The Rise of Speech

As mobile users interact with their devices more and more through speech, speech translation technology will enable users to interact with each other through their devices, across language barriers. In fact, market research firm Tractica predicts that annual revenues of speech technology will grow from a base of $249 million in 2015 to $5.1 billion by 2024.

One notable example of speech translation is Microsoft Skype Translator. Basically, a user speaks to their device in their own language, and the device transmits the message to another user in that user’s language. It is actually a combination of three technologies: 1) speech recognition; 2) machine translation; and 3) text-to-speech processing.

The potential for speech is immense. Consider that the written word has served as the main method for recording, transmitting, and storing knowledge for millennia. But today, speech is gaining ground as a data input method, and the language industry will need to adapt to speech as an input rather than text as an input. Just as machine translation has broken down speed and efficiency barriers for the written word, speech translation is breaking down those barriers for the spoken word.

Speach to text_MT


Kenneth Cukier and Viktor Mayer-Schoenberger, authors of The Rise of Big Data,” defined datafication as our newfound ability “to render into data many aspects of the world that have never been quantified before.”

As translation companies and content creators move their processes to platforms that can track enormous amounts of data, that data can then be used to make intelligent decisions. Data points from three vectors (project, resource, and consumer) can be analyzed to predict a project’s success rate.

Moreover, datafication is allowing companies to transform their language data into business intelligence.  Once actionable trends are identified, your organization can use this business intelligence to answer questions such as: How can we maximize the chances for successful translation? How do we ensure our vendors keep their SLAs and help us meet our KPIs? Out of all of our content, what should we translate first? For this type of content, which type of translation would be most appropriate?

For example, a company may find that using machine translation on support articles reduces support tickets opened in the target locale while maintaining positive user sentiment on social media.


The Long Tail Effect

According to Chris Anderson, who coined the term in 2004, “The theory of the Long Tail is that our culture and economy is increasingly shifting away from a focus on a relatively small number of ‘hits’ (mainstream products and markets) at the head of the demand curve and toward a huge number of niches in the tail.” When it comes to the language industry, we are seeing two trends: 1) widening access to the web among large world populations with diverse languages such as Filipino, Indonesian, and Vietnamese; 2) regional trends causing majority languages such as Russian to give way to local languages such as Azeri, Georgian and Kazakh. In short, we are observing linguistic diversification rather than linguistic centralization.

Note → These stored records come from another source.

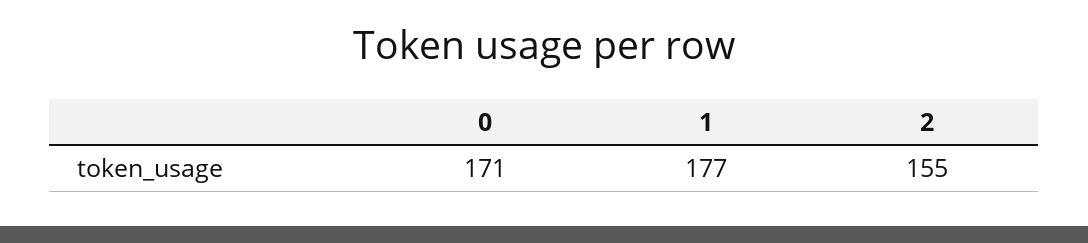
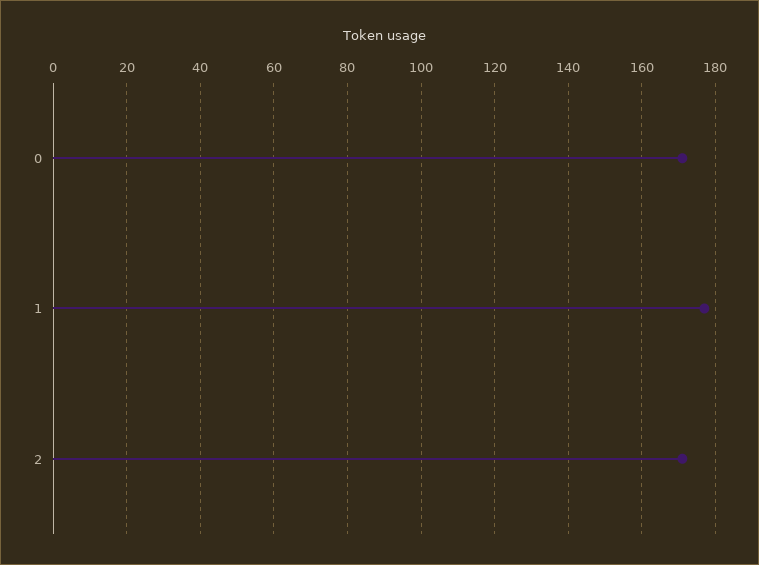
  {
    "0": 171,
    "1": 177,
-   "2": 155
+   "2": 170
  }

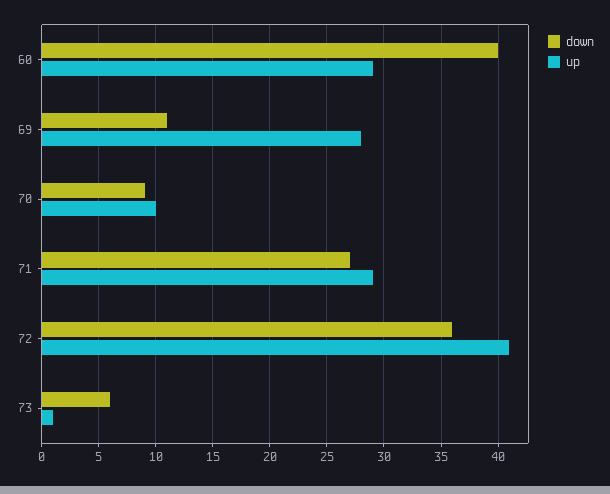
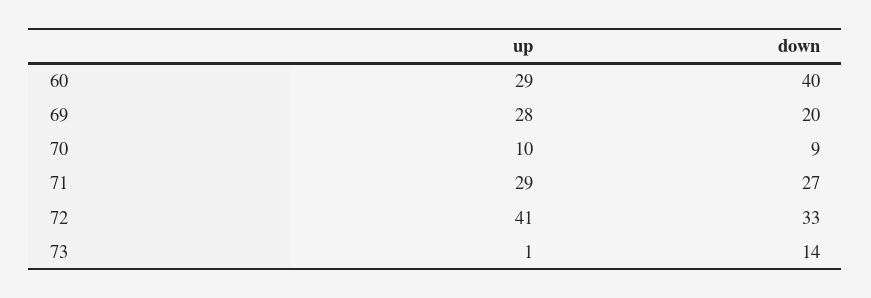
  {
    "down": {
      "60": 40,
-     "69": 11,
+     "69": 20,
      "70": 9,
      "71": 27,
-     "72": 36,
+     "72": 33,
-     "73": 6
+     "73": 14
    },
    "up": {
      "60": 29,
      "69": 28,
      "70": 10,
      "71": 29,
      "72": 41,
      "73": 1
    }
  }

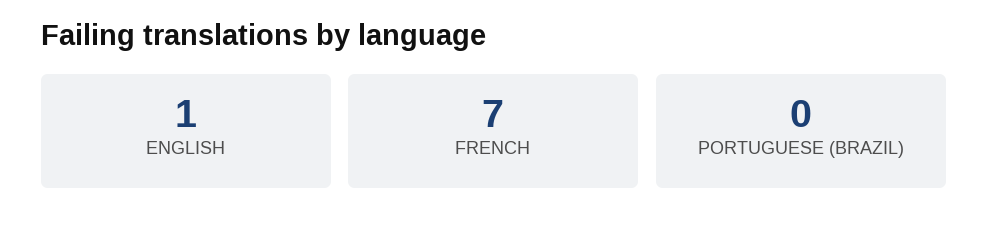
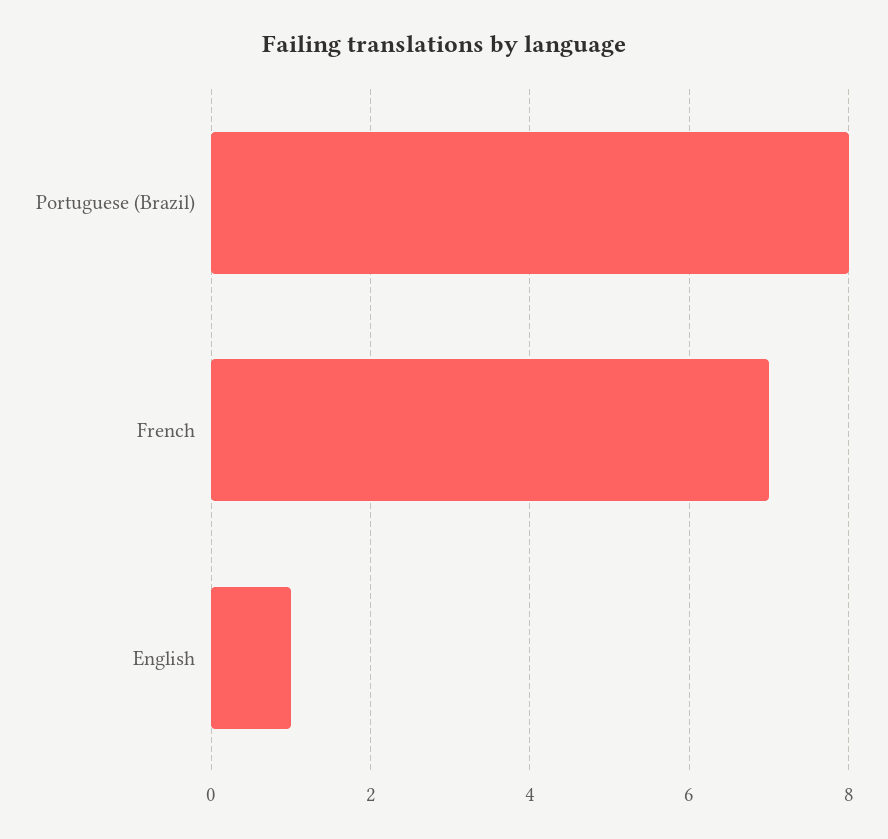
  {
    "ENGLISH": 1,
    "FRENCH": 7,
-   "PORTUGUESE (BRAZIL)": 0
+   "PORTUGUESE (BRAZIL)": 8
  }

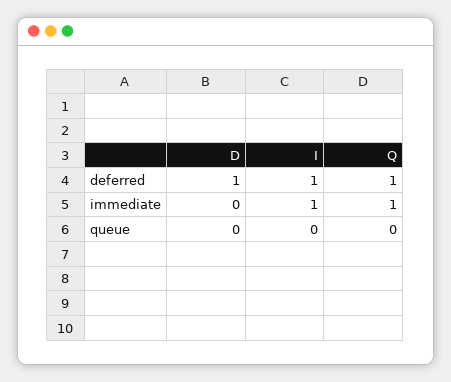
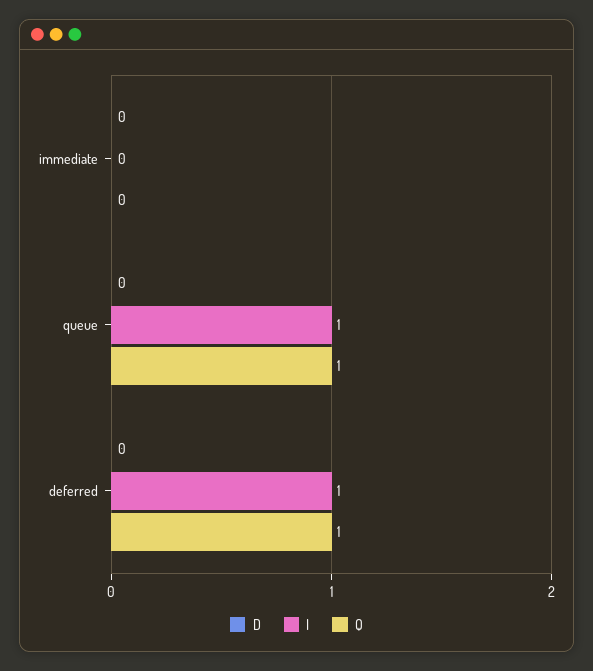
  {
    "D": {
-     "deferred": 1,
+     "deferred": 0,
      "immediate": 0,
      "queue": 0
    },
    "I": {
      "deferred": 1,
-     "immediate": 1,
+     "immediate": 0,
-     "queue": 0
+     "queue": 1
    },
    "Q": {
      "deferred": 1,
-     "immediate": 1,
+     "immediate": 0,
-     "queue": 0
+     "queue": 1
    }
  }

As the economies of developing countries strengthen, the native language speakers of those countries will expect to be able to engage with content in their own language. The share of English websites on the internet out of the whole is declining. Content creators will need to expand into a greater number of languages in order to cover their desired share of the world online wallet. As a result, language service providers will need to adapt to meet the increasingly diverse needs of their buyers.